Na relação com o/a professor/a, as crianças afirmam que recorrem à sua ajuda na resolução das tarefas quando não estão conseguindo responder. O que permite afirmar que as aulas constituem em apresentar o conteúdo e em seguida aplicar tarefas para que as crianças respondam como no modelo mostrado pelo/a professor/a.

Gabriele: Tia, eu sei o que é dificuldade de aprendizagem. Quando a gente

num tá aprendendo a respondê, aí tem que pedi a tia pra podê ajudá.

Pesquisadora: Como é a sua professora? Valéria e Fernanda: Boa, boa, boa.

Fernanda: Todas as professora nessa escola é boa, menos a tia Mara. Valéria: Nossa, a mais boa??? (Muito admirada)

Giovana: As professora daqui é tudo boa!

professora do filme: Uma professora muito maluquinha.).
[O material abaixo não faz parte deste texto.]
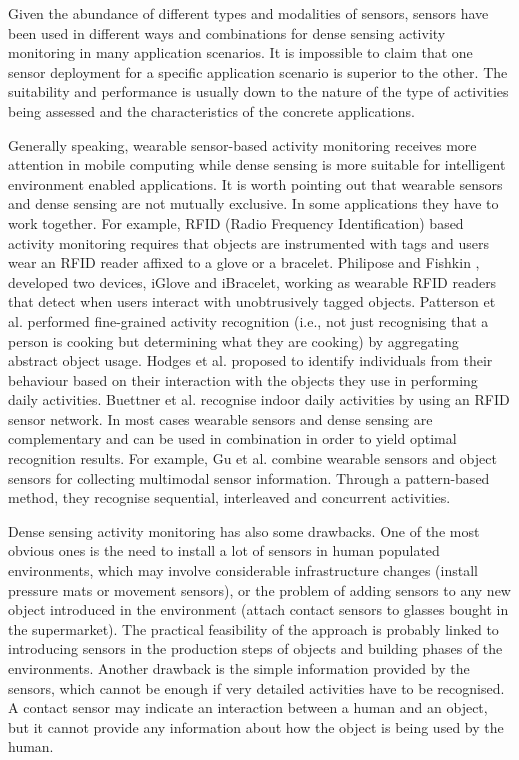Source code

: Given the abundance of different types and modalities of sensors, sensors have been used in different ways and combinations for dense sensing activity monitoring in many application scenarios. It is impossible to claim that one sensor deployment for a specific application scenario is superior to the other. The suitability and performance is usually down to the nature of the type of activities being assessed and the characteristics of the concrete applications. 

Generally speaking, wearable sensor-based activity monitoring receives more attention in mobile computing while dense sensing is more suitable for intelligent environment enabled applications. It is worth pointing out that wearable sensors and dense sensing are not mutually exclusive. In some applications they have to work together. For example, RFID (Radio Frequency Identification) based activity monitoring requires that objects are instrumented with tags and users wear an RFID reader affixed to a glove or a bracelet. Philipose and Fishkin \cite{Philipose2004}, \cite{Fishkin2005} developed two devices, iGlove and iBracelet, working as wearable RFID readers that detect when users interact with unobtrusively tagged objects. Patterson et al. \cite{Patterson2005} performed fine-grained activity recognition (i.e., not just recognising that a person is cooking but determining what they are cooking) by aggregating abstract object usage. Hodges et al. \cite{Hodges2007} proposed to identify individuals from their behaviour based on their interaction with the objects they use in performing daily activities. Buettner et al. \cite{Buettner2009} recognise indoor daily activities by using an RFID sensor network. In most cases wearable sensors and dense sensing are complementary and can be used in combination in order to yield optimal recognition results. For example, Gu et al. \cite{Gu2009} combine wearable sensors and object sensors for collecting multimodal sensor information. Through a pattern-based method, they recognise sequential, interleaved and concurrent activities.

Dense sensing activity monitoring has also some drawbacks. One of the most obvious ones is the need to install a lot of sensors in human populated environments, which may involve considerable infrastructure changes (install pressure mats or movement sensors), or the problem of adding sensors to any new object introduced in the environment (attach contact sensors to glasses bought in the supermarket). The practical feasibility of the approach is probably linked to introducing sensors in the production steps of objects and building phases of the environments. Another drawback is the simple information provided by the sensors, which cannot be enough if very detailed activities have to be recognised. A contact sensor may indicate an interaction between a human and an object, but it cannot provide any information about how the object is being used by the human. 
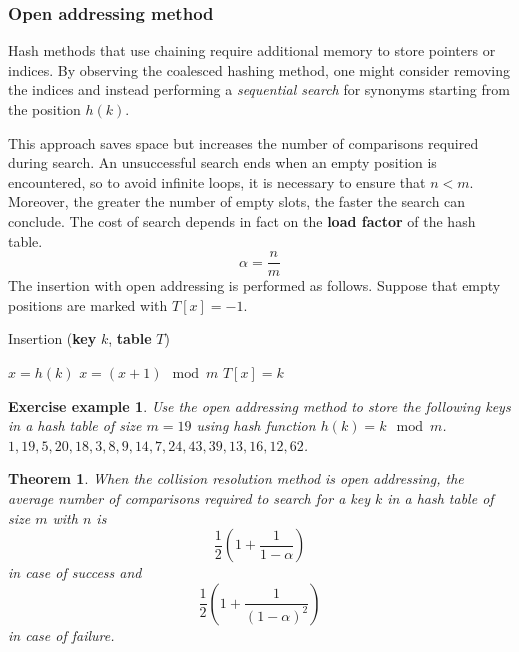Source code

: \documentclass{report}
\newtheorem{teo}{Theorem}[chapter]
\newtheorem{es}{Exercise example}[chapter]
\begin{document}
\subsubsection{Open addressing method}
Hash methods that use chaining require additional memory to store pointers or indices. By observing the coalesced hashing method, one might consider removing the indices and instead performing a \textit{sequential search} for synonyms starting from the position $h(k)$.

This approach saves space but increases the number of comparisons required during search. An unsuccessful search ends when an empty position is encountered, so to avoid infinite loops, it is necessary to ensure that $n < m$. Moreover, the greater the number of empty slots, the faster the search can conclude. The cost of search depends in fact on the \textbf{load factor} of the hash table.
\begin{equation}
    \alpha = \frac{n}{m}
\end{equation}
\noindent The insertion with open addressing is performed as follows. Suppose that empty positions are marked with \(T[x] = -1\).
\begin{algorithm}[H]
    \caption{Insertion (\textbf{key} \(k\), \textbf{table} \(T\))}
    \begin{algorithmic}[1]
    \State \( x = h(k) \)
        \State \( x = (x+1) \mod m \)
    \EndWhile
    \State{} \(T[x] = k\)
    \end{algorithmic}
\end{algorithm}
\begin{es}
    Use the open addressing method to store the following keys in a hash table of size \(m=19\) using hash function \(h(k) = k \mod m\). \( 1, 19, 5, 20, 18, 3, 8, 9, 14, 7, 24, 43, 39, 13, 16, 12, 62\).
\end{es}
\begin{teo}
    When the collision resolution method is open addressing, the average number of comparisons required to search for a key \(k\) in a hash table of size \(m\) with \(n\) is
    \begin{equation}
        \frac{1}{2} \left( 1 + \frac{1}{1-\alpha}\right)
    \end{equation}
    in case of success and
    \begin{equation}
        \frac{1}{2} \left( 1 + \frac{1}{(1-\alpha)^2}\right)
    \end{equation}
    in case of failure.
\end{teo}
\end{document}
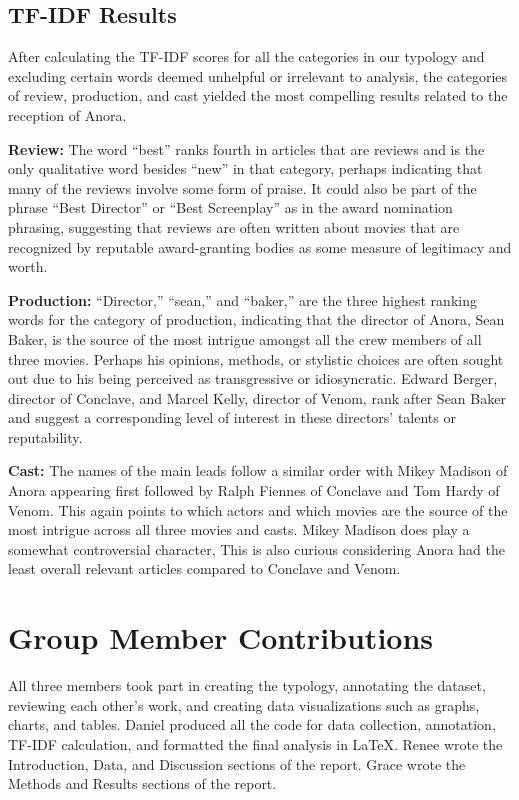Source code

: \documentclass[letterpaper]{article} %
\begin{document}
\subsection{TF-IDF Results}

After calculating the TF-IDF scores for all the categories in our typology and excluding certain words deemed unhelpful or irrelevant to analysis, the categories of review, production, and cast yielded the most compelling results related to the reception of Anora.

\textbf{Review:} The word “best” ranks fourth in articles that are reviews and is the only qualitative word besides “new” in that category, perhaps indicating that many of the reviews involve some form of praise. It could also be part of the phrase “Best Director” or “Best Screenplay” as in the award nomination phrasing, suggesting that reviews are often written about movies that are recognized by reputable award-granting bodies as some measure of legitimacy and worth.

\textbf{Production:} “Director,” “sean,” and “baker,” are the three highest ranking words for the category of production, indicating that the director of Anora, Sean Baker, is the source of the most intrigue amongst all the crew members of all three movies. Perhaps his opinions, methods, or stylistic choices are often sought out due to his being perceived as transgressive or idiosyncratic. Edward Berger, director of Conclave, and Marcel Kelly, director of Venom, rank after Sean Baker and suggest a corresponding level of interest in these directors' talents or reputability. 

\textbf{Cast:} The names of the main leads follow a similar order with Mikey Madison of Anora appearing first followed by Ralph Fiennes of Conclave and Tom Hardy of Venom. This again points to which actors and which movies are the source of the most intrigue across all three movies and casts. Mikey Madison does play a somewhat controversial character, This is also curious considering Anora had the least overall relevant articles compared to Conclave and Venom.

\section{Group Member Contributions}
All three members took part in creating the typology, annotating the dataset, reviewing each other’s work, and creating data visualizations such as graphs, charts, and tables. Daniel produced all the code for data collection, annotation, TF-IDF calculation, and formatted the final analysis in LaTeX. Renee wrote the Introduction, Data, and Discussion sections of the report. Grace wrote the Methods and Results sections of the report.
\end{document}
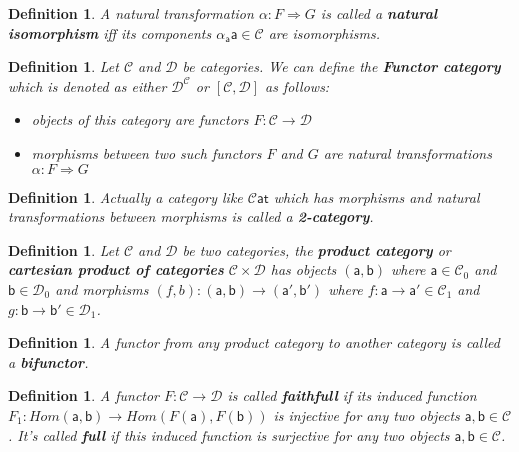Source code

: \documentclass{article}
\newcommand{\cat}[1]{\mathcal{#1}} %
\newcommand{\cato}[1]{\cat{#1}_0} %
\newcommand{\catm}[1]{\cat{#1}_1} %
\newcommand{\ob}[1]{\mathsf{#1}} %
\newcommand{\scat}{\cat{C}\ob{at}}
\newtheorem{definition}[theorem]{Definition}
\begin{document}
\begin{definition}
	A natural transformation $\alpha: F \Rightarrow G$ is called a \textbf{natural isomorphism} iff its components $\alpha_{\ob{a}} \ob{a} \in \cat{C}$ are isomorphisms.
\end{definition}

\begin{definition}
	Let $\cat{C}$ and $\cat{D}$ be categories. We can define the \textbf{Functor category} which is denoted as either $\cat{D}^{\cat{C}}$ or $[\cat{C}, \cat{D}]$ as follows:
	\begin{itemize}
		\item objects of this category are functors $F: \cat{C} \rightarrow \cat{D}$
		\item morphisms between two such functors $F$ and $G$ are natural transformations $\alpha: F \Rightarrow G$
	\end{itemize}
\end{definition}

\begin{definition}
	Actually a category like $\scat$ which has morphisms and natural transformations between morphisms is called a \textbf{2-category}.
\end{definition}

\begin{definition}
	Let $\cat{C}$ and $\cat{D}$ be two categories, the \textbf{product category} or \textbf{cartesian product of categories} $\cat{C} \times \cat{D}$ has objects $(\ob{a}, \ob{b})$
	where $\ob{a} \in \cato{C}$ and $\ob{b} \in \cato{D}$ and morphisms $(f,b): (\ob{a}, \ob{b}) \rightarrow (\ob{a'}, \ob{b'})$ where $f: \ob{a} \rightarrow \ob{a'} \in \catm{C}$ and $g: \ob{b} \rightarrow \ob{b'} \in \catm{D}$.
\end{definition}

\begin{definition}
	A functor from any product category to another category is called a \textbf{bifunctor}.
\end{definition}

\begin{definition}
	A functor $F: \cat{C} \rightarrow \cat{D}$ is called \textbf{faithfull} if its induced function $F_1: Hom(\ob{a}, \ob{b}) \rightarrow Hom(F(\ob{a}), F(\ob{b}))$ is injective for any two objects $\ob{a}, \ob{b} \in \cat{C}$.
	It's called \textbf{full} if this induced function is surjective for any two objects $\ob{a}, \ob{b} \in \cat{C}$.
\end{definition}
\end{document}

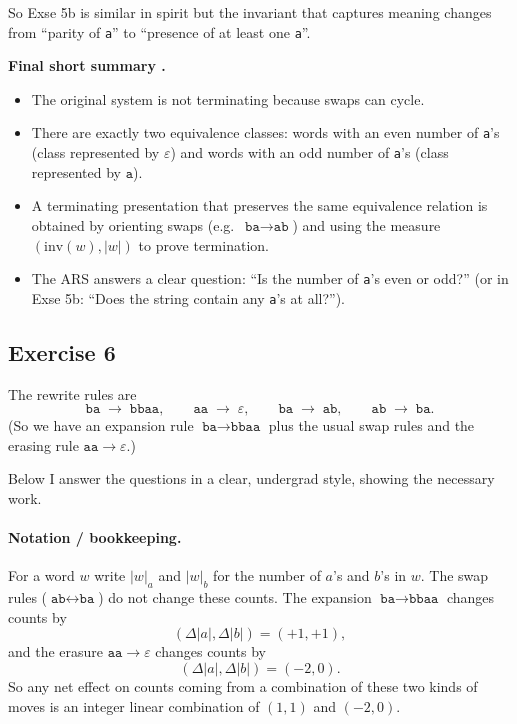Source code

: \documentclass[12pt]{article}
\begin{document}
So Exse 5b is similar in spirit but the invariant that captures meaning changes from ``parity of \texttt{a}'' to ``presence of at least one \texttt{a}''.

\bigskip

\textbf{Final short summary .}
\begin{itemize}
  \item The original system is not terminating because swaps can cycle.
  \item There are exactly two equivalence classes: words with an even number of \texttt{a}'s (class represented by \(\varepsilon\)) and words with an odd number of \texttt{a}'s (class represented by \(\texttt{a}\)).
  \item A terminating presentation that preserves the same equivalence relation is obtained by orienting swaps (e.g.\ \(\texttt{ba}\to\texttt{ab}\)) and using the measure \((\mathrm{inv}(w),|w|)\) to prove termination.
  \item The ARS answers a clear question: ``Is the number of \texttt{a}'s even or odd?'' (or in Exse 5b: ``Does the string contain any \texttt{a}'s at all?'').
\end{itemize}

\subsection*{Exercise 6}

The rewrite rules are
\[
\texttt{ba}\;\to\;\texttt{bbaa},\qquad
\texttt{aa}\;\to\;\varepsilon,\qquad
\texttt{ba}\;\to\;\texttt{ab},\qquad
\texttt{ab}\;\to\;\texttt{ba}.
\]
(So we have an expansion rule \(\texttt{ba}\to\texttt{bbaa}\) plus the usual swap rules and the erasing rule \(\texttt{aa}\to\varepsilon\).)

\bigskip

Below I answer the questions in a clear, undergrad style, showing the necessary work.

\paragraph{Notation / bookkeeping.}  
For a word \(w\) write \(|w|_a\) and \(|w|_b\) for the number of \(a\)'s and \(b\)'s in \(w\). The swap rules (\(\texttt{ab}\leftrightarrow\texttt{ba}\)) do not change these counts. The expansion \(\texttt{ba}\to\texttt{bbaa}\) changes counts by
\[
(\Delta|a|,\Delta|b|)=(+1,+1),
\]
and the erasure \(\texttt{aa}\to\varepsilon\) changes counts by
\[
(\Delta|a|,\Delta|b|)=(-2,0).
\]
So any net effect on counts coming from a combination of these two kinds of moves is an integer linear combination of \((1,1)\) and \((-2,0)\).
\end{document}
Giovana percebe que está com dificuldades de aprendizagem quando não é capaz de responder as tarefas. Quando não consegue descobrir o que deve ser colocado como resposta às questões que o/a professor/a propõe. Giovana, entretanto durante as conversas entre a pesquisadora e as crianças, demonstrou ser muito inteligente, competente ao falar sobre os mais variados assuntos, bastante criativa ao elaborar suas respostas.